There are about as many answers to this as there are people using your
setup so let's all agree that there's no "one way" of doing things.

With that being said let me share a setup I recently configured for a
slackbuild and slackbuild-storage server at home. I had 5x320gb SATA
drives to spare since I upgraded my main fileserver and since mdadm works
on partition level I started with creating my root (/) partition on one
drive and setting it to 20gb (/dev/sda1), then a partition for storage
(/dev/sda2 -> /var/storage) with the remaining diskspace. I proceded to
copy the partition table over to my other drives using sfdisk (sfdisk-d
/dev/sda|sfdisk /dev/sdX).
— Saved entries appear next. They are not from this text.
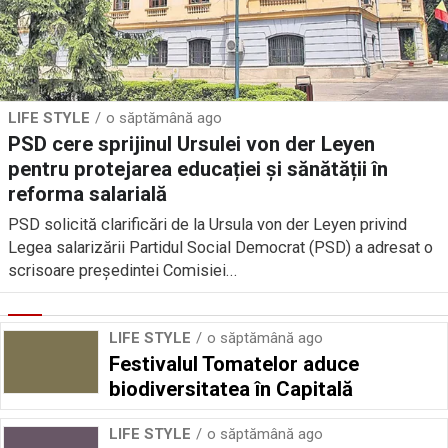
LIFE STYLE
o săptămână ago
PSD cere sprijinul Ursulei von der Leyen
pentru protejarea educației și sănătății în
reforma salarială
PSD solicită clarificări de la Ursula von der Leyen privind
Legea salarizării Partidul Social Democrat (PSD) a adresat o
scrisoare președintei Comisiei...
LIFE STYLE
o săptămână ago
Festivalul Tomatelor aduce
biodiversitatea în Capitală
LIFE STYLE
o săptămână ago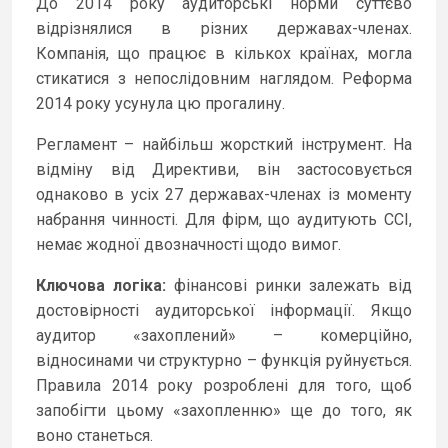
До 2014 року аудиторські норми суттєво
відрізнялися в різних державах-членах.
Компанія, що працює в кількох країнах, могла
стикатися з непослідовним наглядом. Реформа
2014 року усунула цю прогалину.
Регламент – найбільш жорсткий інструмент. На
відміну від Директиви, він застосовується
однаково в усіх 27 державах-членах із моменту
набрання чинності. Для фірм, що аудитують ССІ,
немає жодної двозначності щодо вимог.
Ключова логіка:
фінансові ринки залежать від
достовірності аудиторської інформації. Якщо
аудитор «захоплений» – комерційно,
відносинами чи структурно – функція руйнується.
Правила 2014 року розроблені для того, щоб
запобігти цьому «захопленню» ще до того, як
воно станеться.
Next I created a raid1 using all the /dev/sdX1
partitions (mdadm -C /dev/md0 -l 1 -n 5 /dev/sd[a,b,c,d,e]1) and after
that created the raid5 with all the /dev/sdX2 partitions (mdadm -C
/dev/md1 -l 5 -n 5 -x 0 /dev/sd[a,b,c,d,e]2) with no spares that's what
the -x 0 is for.

This has the benefit of having a rock solid raid1 configuration for your /
and also benefiting from having a relatively safe storage using raid5.
Also it's real easy to setup and if you want to add more storage you can
just pop another drive in, copy the partition table using sfdisk and add
the new partitions to the existing raid-devices using mdadm.